**Written instruction 1**
Collect every line of the entries that contains the string "Xbrackettup".

**Excerpted passage**
Pods lose network connectivity after Tanzu Kubernetes Grid (TKG) Upgrade
search cancel

Pods lose network connectivity after Tanzu Kubernetes Grid (TKG) Upgrade

book

Article ID: 438912

calendar_today

Updated On:

Products

VMware Tanzu Kubernetes Grid Management

Issue/Introduction

Inter-pod communication across different worker nodes fails (e.g., connection timeouts or TCP refusals).

  • "kube-proxy" pods on the affected nodes log the following errors:     

    "Failed to retrieve node IPs err=host IP unknown; known addresses" 

    "Can't determine this node's IP, assuming loopback; if this is incorrect, please set the --bind-address flag"

  • "antrea-agent" pods log continuous failures to bind IP addresses to local interfaces or resolve internal services:      

        "IP address not set for Pod: <namespace>/<pod-name>"

    "Error when initializing flow exporter" err="failed to resolve FlowAggregator Service
        
    

Environment

TKG 2.5

Cause

  • A transient initialization race condition occurs during the node upgrade and provisioning sequence.
  • The Kubernetes scheduler dispatches the "antrea-agent" and "kube-proxy"  DaemonSets before the vSphere Cloud Provider Interface (CPI) fully populates the "InternalIP" field on the newly provisioned Kubernetes Node object.
  • Consequently, the network daemons read an empty address array and cache an incomplete node identity, defaulting to the loopback address.
  • This prevents the Antrea agent from programming the required L2Forwarding and SpoofGuard Open vSwitch (OVS) flow rules, resulting in localized packet drops at the node boundary.

Resolution

Force a state synchronization by restarting the affected network daemons.

**Written instruction 2**
Reproduce, character for character, the part of the TKG upgrade article that opens with the words containing "calendar_today" and closes with "or TCP refusals).".

**Records excerpted from a collection**
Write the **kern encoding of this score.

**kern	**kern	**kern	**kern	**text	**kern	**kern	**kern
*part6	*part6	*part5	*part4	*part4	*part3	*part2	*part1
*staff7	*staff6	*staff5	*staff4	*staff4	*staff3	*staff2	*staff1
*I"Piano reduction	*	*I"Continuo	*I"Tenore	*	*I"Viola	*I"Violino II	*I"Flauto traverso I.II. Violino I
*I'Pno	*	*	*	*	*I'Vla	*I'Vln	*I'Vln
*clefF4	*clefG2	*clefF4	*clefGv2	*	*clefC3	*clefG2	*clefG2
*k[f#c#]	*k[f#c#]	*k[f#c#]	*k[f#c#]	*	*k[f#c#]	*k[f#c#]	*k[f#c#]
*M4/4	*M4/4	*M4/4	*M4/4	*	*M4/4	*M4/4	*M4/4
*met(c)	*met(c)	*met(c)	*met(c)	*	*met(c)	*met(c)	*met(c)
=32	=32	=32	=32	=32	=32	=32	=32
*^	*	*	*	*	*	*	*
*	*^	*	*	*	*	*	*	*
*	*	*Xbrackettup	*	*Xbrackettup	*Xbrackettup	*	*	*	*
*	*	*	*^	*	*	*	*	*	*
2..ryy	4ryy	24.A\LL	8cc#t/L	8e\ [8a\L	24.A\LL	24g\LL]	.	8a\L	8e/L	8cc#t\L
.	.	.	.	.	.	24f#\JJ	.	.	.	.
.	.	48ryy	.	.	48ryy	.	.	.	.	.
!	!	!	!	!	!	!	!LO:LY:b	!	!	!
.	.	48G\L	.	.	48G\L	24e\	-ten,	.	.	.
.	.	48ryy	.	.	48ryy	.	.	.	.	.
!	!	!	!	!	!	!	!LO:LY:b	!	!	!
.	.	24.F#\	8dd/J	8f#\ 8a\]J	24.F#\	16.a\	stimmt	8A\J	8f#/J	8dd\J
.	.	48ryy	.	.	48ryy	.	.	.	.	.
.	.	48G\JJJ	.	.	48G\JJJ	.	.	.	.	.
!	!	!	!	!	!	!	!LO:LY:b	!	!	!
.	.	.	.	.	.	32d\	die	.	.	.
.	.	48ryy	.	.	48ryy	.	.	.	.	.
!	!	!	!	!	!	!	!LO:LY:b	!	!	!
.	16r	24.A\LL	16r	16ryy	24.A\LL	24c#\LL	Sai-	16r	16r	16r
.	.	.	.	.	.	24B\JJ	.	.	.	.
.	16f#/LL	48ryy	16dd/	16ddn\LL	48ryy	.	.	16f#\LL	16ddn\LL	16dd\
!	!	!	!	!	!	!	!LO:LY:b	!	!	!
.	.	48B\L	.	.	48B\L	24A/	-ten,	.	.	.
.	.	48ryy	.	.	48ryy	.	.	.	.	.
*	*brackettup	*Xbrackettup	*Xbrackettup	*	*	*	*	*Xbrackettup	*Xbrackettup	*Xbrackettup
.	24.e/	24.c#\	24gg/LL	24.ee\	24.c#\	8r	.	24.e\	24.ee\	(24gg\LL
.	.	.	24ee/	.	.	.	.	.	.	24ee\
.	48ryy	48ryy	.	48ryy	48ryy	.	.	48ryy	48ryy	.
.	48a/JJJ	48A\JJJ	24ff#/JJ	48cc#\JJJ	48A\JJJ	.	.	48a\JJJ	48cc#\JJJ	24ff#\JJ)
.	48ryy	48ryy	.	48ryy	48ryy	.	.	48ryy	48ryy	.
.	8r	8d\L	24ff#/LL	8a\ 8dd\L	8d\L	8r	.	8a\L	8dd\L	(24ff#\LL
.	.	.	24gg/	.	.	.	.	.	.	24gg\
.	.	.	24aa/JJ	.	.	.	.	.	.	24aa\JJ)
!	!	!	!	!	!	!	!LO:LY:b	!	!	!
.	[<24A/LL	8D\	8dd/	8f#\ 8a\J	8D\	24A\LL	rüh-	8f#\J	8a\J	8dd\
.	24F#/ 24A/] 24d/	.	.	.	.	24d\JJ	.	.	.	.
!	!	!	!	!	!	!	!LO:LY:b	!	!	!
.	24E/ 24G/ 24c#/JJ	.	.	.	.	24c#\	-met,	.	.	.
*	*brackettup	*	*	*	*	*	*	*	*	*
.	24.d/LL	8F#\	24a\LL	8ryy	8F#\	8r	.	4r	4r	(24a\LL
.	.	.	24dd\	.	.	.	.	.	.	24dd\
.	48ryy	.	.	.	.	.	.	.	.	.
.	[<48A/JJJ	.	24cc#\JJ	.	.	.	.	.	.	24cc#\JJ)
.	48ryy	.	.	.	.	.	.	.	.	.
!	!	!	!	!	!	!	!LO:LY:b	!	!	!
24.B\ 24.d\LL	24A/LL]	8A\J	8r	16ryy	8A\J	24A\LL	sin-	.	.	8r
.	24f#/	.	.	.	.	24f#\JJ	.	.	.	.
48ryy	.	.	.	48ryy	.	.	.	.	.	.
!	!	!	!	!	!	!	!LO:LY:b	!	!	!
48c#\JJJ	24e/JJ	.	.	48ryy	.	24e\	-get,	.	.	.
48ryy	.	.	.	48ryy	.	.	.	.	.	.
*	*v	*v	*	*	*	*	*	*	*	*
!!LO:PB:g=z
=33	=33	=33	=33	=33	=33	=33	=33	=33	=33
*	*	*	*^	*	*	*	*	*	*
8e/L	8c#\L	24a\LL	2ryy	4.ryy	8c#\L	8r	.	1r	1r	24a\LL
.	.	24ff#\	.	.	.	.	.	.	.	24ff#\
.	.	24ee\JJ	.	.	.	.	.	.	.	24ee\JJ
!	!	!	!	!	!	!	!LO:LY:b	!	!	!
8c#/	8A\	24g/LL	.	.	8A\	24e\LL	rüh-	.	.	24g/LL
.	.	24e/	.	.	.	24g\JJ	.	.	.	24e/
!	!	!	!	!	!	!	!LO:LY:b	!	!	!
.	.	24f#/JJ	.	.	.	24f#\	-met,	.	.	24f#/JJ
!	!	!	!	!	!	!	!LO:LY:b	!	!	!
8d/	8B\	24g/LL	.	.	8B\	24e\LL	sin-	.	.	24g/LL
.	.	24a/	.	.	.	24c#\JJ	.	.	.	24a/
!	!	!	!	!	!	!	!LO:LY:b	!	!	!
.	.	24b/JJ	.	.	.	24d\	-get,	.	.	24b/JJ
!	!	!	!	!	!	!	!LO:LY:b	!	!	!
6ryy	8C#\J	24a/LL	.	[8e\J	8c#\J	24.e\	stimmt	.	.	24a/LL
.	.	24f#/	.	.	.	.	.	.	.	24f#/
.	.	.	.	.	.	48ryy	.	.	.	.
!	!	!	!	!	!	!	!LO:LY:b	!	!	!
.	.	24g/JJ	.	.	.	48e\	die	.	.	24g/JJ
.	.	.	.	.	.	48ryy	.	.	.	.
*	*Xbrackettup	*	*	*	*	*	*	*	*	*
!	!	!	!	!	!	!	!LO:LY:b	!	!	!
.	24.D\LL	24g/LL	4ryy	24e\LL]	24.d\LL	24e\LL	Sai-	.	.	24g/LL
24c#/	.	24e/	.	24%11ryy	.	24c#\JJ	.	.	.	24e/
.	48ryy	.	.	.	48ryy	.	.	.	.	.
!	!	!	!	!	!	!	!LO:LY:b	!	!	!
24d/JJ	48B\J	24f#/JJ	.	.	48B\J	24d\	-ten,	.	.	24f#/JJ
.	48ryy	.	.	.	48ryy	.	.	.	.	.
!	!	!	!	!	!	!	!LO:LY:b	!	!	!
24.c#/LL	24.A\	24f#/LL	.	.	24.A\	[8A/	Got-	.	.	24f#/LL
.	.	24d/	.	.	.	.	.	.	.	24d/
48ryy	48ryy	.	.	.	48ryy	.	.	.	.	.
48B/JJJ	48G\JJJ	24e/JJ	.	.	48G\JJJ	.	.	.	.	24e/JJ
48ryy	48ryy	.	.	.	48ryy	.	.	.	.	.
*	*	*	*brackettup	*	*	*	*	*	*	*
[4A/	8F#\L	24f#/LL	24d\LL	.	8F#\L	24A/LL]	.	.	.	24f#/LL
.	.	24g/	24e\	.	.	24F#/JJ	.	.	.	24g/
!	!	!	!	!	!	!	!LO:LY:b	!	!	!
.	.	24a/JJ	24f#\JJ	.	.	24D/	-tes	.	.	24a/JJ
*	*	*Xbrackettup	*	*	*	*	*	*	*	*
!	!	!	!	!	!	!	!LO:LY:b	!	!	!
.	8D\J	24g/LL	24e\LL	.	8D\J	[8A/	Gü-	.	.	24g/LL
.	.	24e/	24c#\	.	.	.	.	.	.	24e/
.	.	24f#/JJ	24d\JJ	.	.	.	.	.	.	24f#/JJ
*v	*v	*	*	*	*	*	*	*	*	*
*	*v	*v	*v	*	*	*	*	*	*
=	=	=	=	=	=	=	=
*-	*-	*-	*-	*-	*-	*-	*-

**Final result 1**
*	*	*Xbrackettup	*	*Xbrackettup	*Xbrackettup	*	*	*	*
*	*brackettup	*Xbrackettup	*Xbrackettup	*	*	*	*	*Xbrackettup	*Xbrackettup	*Xbrackettup
*	*Xbrackettup	*	*	*	*	*	*	*	*	*
*	*	*Xbrackettup	*	*	*	*	*	*	*	*

**Final result 2**
calendar_today

Updated On:

Products

VMware Tanzu Kubernetes Grid Management

Issue/Introduction

Inter-pod communication across different worker nodes fails (e.g., connection timeouts or TCP refusals).